29-jähriger Hiller leidet an Leukämie / Typisierungsaktion am 2. Juni / Bürgermeister und Handballer als Schirmherren
Bislang wurde weltweit kein Spender für ihn gefunden. Um ihm und anderen Patienten zu helfen, veranstalten Familie und Freunde des Erkrankten gemeinsam mit der Deutschen Knochenmarkspenderdatei (DKMS) am Samstag, 2. Juni, eine Registrierungsaktion von 10 bis 16 Uhr in der Verbundschule Hille.
Jeder kann helfen und sich als potenzieller Stammzellspender aufnehmen lassen oder Geld spenden, damit die Typisierungen finanziert werden können. Die Schirmherrschaft übernehmen Bürgermeister Michael Schweiß und Ex-Handball-Nationalspieler Frank von Behren, ein gebürtiger Hiller.
Vor vier Jahren sei Oliver S. zum ersten Mal mit der niederschmetternden Diagnose Leukämie konfrontiert worden, berichtet Melissa Sparwirth, die die Aktion mitorganisiert. Nach einer harten Chemotherapie schöpfte er wieder Hoffnung. Doch Ende März schlug der Krebs wieder zu.
Mit mehreren Lymphknotenschwellungen ging er zum Arzt. Die Blutuntersuchung deutete eindeutig darauf hin, dass der Krebs wieder ausgebrochen war. "Ich war so guter Dinge und wollte endlich persönlich und beruflich wieder durchstarten. Dann hat es mich wieder richtig kalt erwischt", beschreibt er seine Gefühle und Ängste.
Doch er gibt nicht auf, denn er möchte wieder gesund werden und hat noch Träume und Wünsche: Der Hiller kann nur überleben, wenn es einen Menschen mit nahezu den gleichen Gewebemerkmalen im Blut gibt, der zur Stammzellspende bereit ist.
Es kommt nach Auskunft der DKMS nur sehr selten vor, dass zwei Menschen nahezu identische Gewebemerkmale haben. Im günstigsten Fall liegt die Wahrscheinlichkeit bei 1:20000, bei seltenen Gewebemerkmalen findet sich eventuell unter mehreren Millionen kein genetischer Zwilling.
Die Suche ist aber auch deshalb so schwer, weil noch immer viel zu wenig Menschen als potenzielle Stammzellspender zur Verfügung stehen.

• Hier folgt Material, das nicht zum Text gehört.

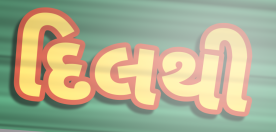
દિલથી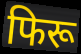
फिरू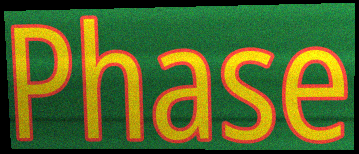
Phase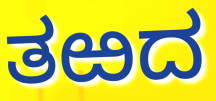
ತಱದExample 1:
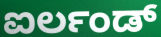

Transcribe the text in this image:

ಐರ್ಲಂಡ್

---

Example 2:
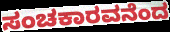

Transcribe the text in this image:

ಸಂಚಕಾರವನೆಂದ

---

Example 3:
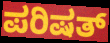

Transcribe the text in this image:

ಪರಿಷತ್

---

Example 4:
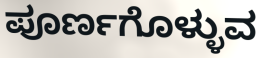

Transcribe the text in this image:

ಪೂರ್ಣಗೊಳ್ಳುವ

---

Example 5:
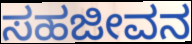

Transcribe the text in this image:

ಸಹಜೀವನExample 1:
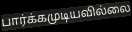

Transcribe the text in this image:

பார்க்கமுடியவில்லை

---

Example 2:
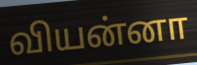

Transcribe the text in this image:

வியன்னா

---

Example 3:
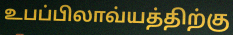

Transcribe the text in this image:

உபப்பிலாவ்யத்திற்கு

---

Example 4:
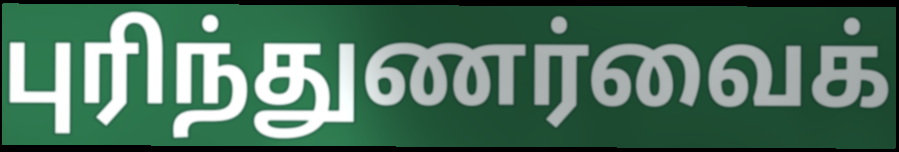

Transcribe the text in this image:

புரிந்துணர்வைக்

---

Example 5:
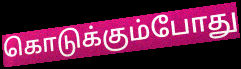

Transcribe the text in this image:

கொடுக்கும்போதுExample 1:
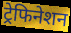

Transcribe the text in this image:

ट्रेफिनेशन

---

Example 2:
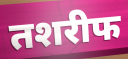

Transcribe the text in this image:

तशरीफ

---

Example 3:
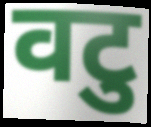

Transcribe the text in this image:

वटु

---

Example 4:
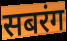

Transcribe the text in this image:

सबरंग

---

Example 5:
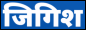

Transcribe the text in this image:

जिगिश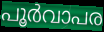
പൂർവാപര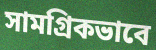
সামগ্রিকভাবেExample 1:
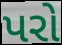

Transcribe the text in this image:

પરો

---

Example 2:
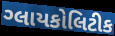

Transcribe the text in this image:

ગ્લાયકોલિટીક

Denn wer sich nicht in eine Spenderdatei aufnehmen lässt, kann nicht gefunden werden.
Bislang war die weltweite Suche nach einem passenden Stammzellspender für Oliver S. erfolglos. Auch die Gewebemerkmale seiner Schwester Simone passen nicht. "Mit der Registrierungsaktion wollen wir viele Menschen erreichen. Es kann jeden treffen", beschreibt sie ihre Motivation.
Um ihm zu helfen, organisieren Freunde und Familie gemeinsam mit der DKMS Deutsche Knochenmarkspenderdatei eine Registrierungsaktion und hoffen, dass möglichst viele Menschen aus Minden und Hille die Gewebemerkmale ihres Blutes bestimmen lassen.

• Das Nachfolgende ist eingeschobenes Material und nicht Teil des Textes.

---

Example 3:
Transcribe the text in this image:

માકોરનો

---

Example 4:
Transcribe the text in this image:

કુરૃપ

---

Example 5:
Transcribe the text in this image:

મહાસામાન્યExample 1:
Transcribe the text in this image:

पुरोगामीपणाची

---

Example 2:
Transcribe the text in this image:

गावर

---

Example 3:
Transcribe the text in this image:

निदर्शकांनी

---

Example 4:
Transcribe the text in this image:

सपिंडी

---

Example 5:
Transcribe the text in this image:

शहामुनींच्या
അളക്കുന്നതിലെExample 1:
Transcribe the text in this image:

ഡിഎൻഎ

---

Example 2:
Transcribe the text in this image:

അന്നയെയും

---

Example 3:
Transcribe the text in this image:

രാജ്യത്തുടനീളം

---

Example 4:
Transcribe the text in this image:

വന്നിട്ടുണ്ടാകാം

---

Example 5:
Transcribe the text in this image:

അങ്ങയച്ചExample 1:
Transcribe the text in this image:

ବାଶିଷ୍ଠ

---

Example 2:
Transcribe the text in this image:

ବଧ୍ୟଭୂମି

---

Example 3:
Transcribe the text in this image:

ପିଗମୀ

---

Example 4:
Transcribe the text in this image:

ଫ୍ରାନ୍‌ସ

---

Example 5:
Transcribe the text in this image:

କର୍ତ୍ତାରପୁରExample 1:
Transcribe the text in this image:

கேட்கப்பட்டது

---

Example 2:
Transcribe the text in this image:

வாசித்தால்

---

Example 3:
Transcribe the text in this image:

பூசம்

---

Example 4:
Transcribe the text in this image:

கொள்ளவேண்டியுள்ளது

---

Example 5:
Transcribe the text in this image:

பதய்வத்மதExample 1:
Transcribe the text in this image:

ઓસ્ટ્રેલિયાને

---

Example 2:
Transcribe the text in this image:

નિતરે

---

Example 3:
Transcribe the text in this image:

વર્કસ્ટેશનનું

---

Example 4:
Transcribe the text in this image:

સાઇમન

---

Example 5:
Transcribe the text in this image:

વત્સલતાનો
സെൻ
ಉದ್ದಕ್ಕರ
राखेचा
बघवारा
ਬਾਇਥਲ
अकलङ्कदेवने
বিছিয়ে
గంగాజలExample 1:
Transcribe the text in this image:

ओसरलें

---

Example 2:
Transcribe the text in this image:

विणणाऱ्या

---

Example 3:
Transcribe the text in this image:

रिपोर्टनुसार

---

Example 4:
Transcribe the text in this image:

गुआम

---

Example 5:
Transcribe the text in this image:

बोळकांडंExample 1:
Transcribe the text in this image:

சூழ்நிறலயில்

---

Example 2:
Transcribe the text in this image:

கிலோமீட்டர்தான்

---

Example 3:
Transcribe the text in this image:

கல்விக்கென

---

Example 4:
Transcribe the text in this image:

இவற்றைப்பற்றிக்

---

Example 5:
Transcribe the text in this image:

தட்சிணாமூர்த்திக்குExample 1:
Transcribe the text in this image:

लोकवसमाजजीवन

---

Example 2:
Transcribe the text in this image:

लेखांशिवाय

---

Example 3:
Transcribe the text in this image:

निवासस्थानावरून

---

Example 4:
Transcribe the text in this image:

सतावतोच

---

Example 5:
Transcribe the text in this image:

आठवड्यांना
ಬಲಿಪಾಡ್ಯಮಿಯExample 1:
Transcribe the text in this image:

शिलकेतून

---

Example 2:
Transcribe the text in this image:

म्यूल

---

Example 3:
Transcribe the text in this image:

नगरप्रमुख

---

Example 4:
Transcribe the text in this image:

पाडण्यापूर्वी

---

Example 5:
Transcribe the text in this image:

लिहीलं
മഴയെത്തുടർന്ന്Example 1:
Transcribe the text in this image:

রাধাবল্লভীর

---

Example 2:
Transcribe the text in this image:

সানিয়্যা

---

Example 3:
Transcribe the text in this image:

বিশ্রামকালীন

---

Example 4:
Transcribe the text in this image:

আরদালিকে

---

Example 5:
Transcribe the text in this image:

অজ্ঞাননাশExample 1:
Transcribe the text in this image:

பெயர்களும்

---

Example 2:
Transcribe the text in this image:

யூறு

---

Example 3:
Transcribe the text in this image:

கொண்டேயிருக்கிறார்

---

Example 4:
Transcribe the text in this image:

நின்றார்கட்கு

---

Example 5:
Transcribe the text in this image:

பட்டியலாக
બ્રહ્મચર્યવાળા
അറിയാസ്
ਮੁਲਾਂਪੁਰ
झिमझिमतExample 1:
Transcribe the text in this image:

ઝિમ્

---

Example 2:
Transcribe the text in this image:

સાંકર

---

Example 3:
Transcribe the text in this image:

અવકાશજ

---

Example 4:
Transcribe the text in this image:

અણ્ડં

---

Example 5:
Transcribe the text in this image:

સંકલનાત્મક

"Es gibt Ereignisse, die von einem Augenblick auf den anderen das ganze Leben verändern. Jeden kann so etwas treffen. In unserem Fall hat diese heimtückische Krankheit einen Mitbürger unserer Gemeinde befallen. Ich freue mich, dass Oliver S. sein Schicksal selbst in die Hand nimmt und nicht aufgibt", sagt Michael Schweiß. Er selbst habe sich schon vor vielen Jahren registrieren lassen. "Niemand sucht sich eine Krankheit selbst aus und ein jeder, den sie ereilt, ist für jegliche Unterstützung dankbar."

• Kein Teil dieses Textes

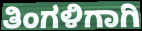
ತಿಂಗಳಿಗಾಗಿ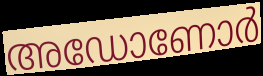
അഡോണോർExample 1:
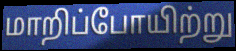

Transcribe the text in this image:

மாறிப்போயிற்று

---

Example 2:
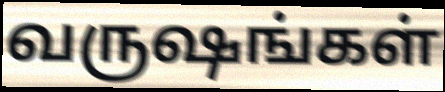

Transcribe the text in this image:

வருஷங்கள்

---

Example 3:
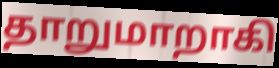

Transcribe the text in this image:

தாறுமாறாகி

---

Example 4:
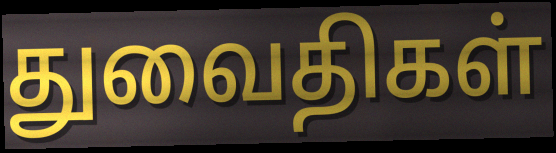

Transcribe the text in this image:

துவைதிகள்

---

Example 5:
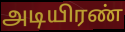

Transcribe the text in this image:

அடியிரண்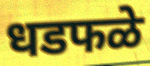
धडफळे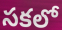
సకలోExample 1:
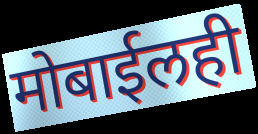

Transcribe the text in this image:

मोबाईलही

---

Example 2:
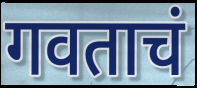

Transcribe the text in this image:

गवताचं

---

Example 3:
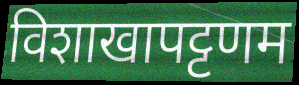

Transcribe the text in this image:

विशाखापट्टणम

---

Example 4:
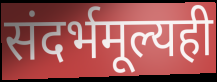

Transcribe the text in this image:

संदर्भमूल्यही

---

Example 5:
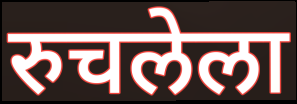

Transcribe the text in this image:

रुचलेलाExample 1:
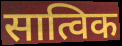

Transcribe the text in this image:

सात्विक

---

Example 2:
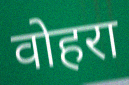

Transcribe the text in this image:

वोहरा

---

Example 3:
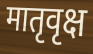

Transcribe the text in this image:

मातृवृक्ष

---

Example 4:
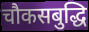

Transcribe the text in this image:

चौकसबुद्धि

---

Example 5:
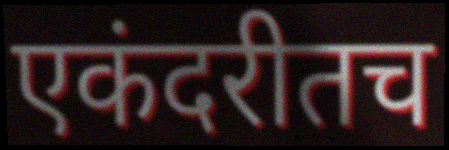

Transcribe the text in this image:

एकंदरीतच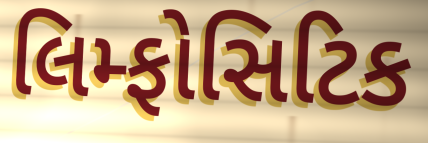
લિમ્ફોસિટિક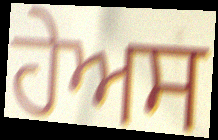
ਹੇਅਸ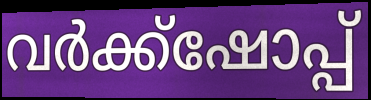
വർക്ക്ഷോപ്പ്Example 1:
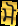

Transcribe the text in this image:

ਮੋ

Mitmachen kann grundsätzlich jeder zwischen 17 und 55 Jahren, der in guter gesundheitlicher Verfassung ist. Nach dem Ausfüllen einer Einverständniserklärung werden dem Spender fünf Milliliter Blut abgenommen, damit seine Gewebemerkmale bestimmt (typisiert) werden können.
Spender und Spenderinnen, die sich bereits in der Vergangenheit bei einer Aktion registrieren ließen, müssen nicht erneut an der Aktion teilnehmen. Die Daten stehen weiterhin für alle Patienten zur Verfügung.
Genauso wichtig ist laut DKMS auch die finanzielle Unterstützung der Aktion. Die Registrierung und Typisierung eines Spenders kostet die DKMS 50 Euro. Als gemeinnützige Gesellschaft ist die DKMS bei der Spenderneugewinnung allein auf Geldspenden angewiesen.
Ein Spendenkonto wurde bei der Sparkasse Minden-Lübbecke, Konto 45004173, Bankleitzahl 490 501 01 eingerichtet.